=== Section Start ===
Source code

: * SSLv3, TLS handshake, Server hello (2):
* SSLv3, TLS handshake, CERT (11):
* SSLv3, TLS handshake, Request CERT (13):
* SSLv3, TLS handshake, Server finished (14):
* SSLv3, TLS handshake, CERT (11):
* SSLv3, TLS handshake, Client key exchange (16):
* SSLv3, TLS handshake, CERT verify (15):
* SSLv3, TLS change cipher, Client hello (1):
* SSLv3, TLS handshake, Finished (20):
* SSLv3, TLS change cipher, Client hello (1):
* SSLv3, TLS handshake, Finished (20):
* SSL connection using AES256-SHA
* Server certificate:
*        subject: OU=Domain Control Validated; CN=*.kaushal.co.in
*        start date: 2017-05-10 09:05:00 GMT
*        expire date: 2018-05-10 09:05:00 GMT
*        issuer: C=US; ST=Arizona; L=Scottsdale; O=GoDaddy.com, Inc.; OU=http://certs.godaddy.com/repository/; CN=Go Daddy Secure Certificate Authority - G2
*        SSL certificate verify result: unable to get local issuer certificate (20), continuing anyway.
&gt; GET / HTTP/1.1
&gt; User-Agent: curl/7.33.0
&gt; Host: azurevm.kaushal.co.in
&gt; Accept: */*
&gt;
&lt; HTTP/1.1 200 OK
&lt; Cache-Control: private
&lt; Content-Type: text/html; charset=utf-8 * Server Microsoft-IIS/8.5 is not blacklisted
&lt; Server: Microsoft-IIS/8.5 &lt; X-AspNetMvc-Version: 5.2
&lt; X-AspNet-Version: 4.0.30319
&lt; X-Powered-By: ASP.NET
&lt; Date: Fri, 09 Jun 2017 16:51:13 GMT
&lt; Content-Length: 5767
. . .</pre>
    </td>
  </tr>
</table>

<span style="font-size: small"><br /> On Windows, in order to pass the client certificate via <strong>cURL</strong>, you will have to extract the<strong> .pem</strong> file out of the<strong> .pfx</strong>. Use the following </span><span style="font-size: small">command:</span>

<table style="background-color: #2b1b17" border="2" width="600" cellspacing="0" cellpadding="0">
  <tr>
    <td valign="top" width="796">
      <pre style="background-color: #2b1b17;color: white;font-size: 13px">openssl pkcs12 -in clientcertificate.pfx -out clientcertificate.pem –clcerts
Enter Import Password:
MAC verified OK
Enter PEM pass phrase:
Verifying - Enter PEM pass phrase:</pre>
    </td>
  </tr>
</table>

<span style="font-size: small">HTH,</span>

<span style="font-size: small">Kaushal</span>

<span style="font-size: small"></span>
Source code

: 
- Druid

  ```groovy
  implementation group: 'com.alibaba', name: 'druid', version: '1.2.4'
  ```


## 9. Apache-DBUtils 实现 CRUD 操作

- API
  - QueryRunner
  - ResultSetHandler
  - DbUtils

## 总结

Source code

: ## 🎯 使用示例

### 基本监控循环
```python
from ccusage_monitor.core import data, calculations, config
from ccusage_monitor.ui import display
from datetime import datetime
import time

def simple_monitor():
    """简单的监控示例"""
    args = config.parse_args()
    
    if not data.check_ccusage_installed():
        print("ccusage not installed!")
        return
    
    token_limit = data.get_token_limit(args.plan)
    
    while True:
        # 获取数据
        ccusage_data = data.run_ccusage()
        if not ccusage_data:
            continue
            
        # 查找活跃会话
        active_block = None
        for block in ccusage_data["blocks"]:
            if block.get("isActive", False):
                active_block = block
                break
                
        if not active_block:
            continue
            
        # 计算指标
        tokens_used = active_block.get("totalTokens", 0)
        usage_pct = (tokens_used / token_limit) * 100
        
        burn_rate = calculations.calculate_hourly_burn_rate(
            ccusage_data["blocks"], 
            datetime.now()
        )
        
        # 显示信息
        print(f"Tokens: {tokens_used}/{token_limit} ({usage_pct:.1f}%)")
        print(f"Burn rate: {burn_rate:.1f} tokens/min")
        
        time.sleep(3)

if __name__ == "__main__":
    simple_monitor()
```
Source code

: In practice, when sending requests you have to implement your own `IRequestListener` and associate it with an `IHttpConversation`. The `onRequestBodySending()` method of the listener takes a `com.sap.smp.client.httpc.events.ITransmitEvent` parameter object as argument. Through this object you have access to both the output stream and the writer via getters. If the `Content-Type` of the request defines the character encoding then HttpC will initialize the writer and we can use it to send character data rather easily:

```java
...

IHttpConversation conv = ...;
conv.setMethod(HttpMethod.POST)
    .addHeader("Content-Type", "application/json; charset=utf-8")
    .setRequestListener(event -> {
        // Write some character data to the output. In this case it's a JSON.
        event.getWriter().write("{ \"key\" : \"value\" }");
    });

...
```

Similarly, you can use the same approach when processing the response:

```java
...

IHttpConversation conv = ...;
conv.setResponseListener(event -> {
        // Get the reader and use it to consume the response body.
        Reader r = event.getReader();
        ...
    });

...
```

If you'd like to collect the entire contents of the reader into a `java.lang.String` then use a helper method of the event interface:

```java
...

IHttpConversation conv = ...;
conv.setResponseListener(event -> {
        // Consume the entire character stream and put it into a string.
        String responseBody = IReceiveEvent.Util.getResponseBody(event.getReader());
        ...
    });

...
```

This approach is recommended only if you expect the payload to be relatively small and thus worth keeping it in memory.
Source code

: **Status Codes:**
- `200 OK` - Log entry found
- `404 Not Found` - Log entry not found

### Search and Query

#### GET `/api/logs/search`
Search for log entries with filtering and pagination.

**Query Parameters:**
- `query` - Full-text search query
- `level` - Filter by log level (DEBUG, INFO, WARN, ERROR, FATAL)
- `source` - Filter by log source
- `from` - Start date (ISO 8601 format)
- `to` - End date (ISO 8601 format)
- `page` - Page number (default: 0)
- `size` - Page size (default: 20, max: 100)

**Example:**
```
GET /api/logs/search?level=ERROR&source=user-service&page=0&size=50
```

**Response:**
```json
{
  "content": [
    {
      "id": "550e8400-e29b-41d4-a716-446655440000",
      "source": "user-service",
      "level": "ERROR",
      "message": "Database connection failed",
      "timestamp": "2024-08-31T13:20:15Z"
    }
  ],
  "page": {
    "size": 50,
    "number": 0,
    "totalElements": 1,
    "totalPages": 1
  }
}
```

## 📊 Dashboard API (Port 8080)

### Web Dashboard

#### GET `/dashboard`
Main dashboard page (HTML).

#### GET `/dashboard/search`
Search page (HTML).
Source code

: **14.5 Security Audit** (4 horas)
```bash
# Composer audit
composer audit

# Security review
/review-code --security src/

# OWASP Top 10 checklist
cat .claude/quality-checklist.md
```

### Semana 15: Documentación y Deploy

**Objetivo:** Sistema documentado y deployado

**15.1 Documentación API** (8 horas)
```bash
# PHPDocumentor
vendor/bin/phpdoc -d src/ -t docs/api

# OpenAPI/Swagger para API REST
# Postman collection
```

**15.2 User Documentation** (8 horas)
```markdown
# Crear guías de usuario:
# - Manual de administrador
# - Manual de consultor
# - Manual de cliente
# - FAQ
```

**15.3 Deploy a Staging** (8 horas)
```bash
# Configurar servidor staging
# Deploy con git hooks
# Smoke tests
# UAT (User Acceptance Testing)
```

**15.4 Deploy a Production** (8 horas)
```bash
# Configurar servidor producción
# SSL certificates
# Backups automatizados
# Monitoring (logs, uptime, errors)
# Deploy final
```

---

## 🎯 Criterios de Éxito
=== Section End ===
- [Your objective] Once you find the string "connection" in a line of the records, copy that line.

- [The answer]
* SSL connection using AES256-SHA
      "message": "Database connection failed",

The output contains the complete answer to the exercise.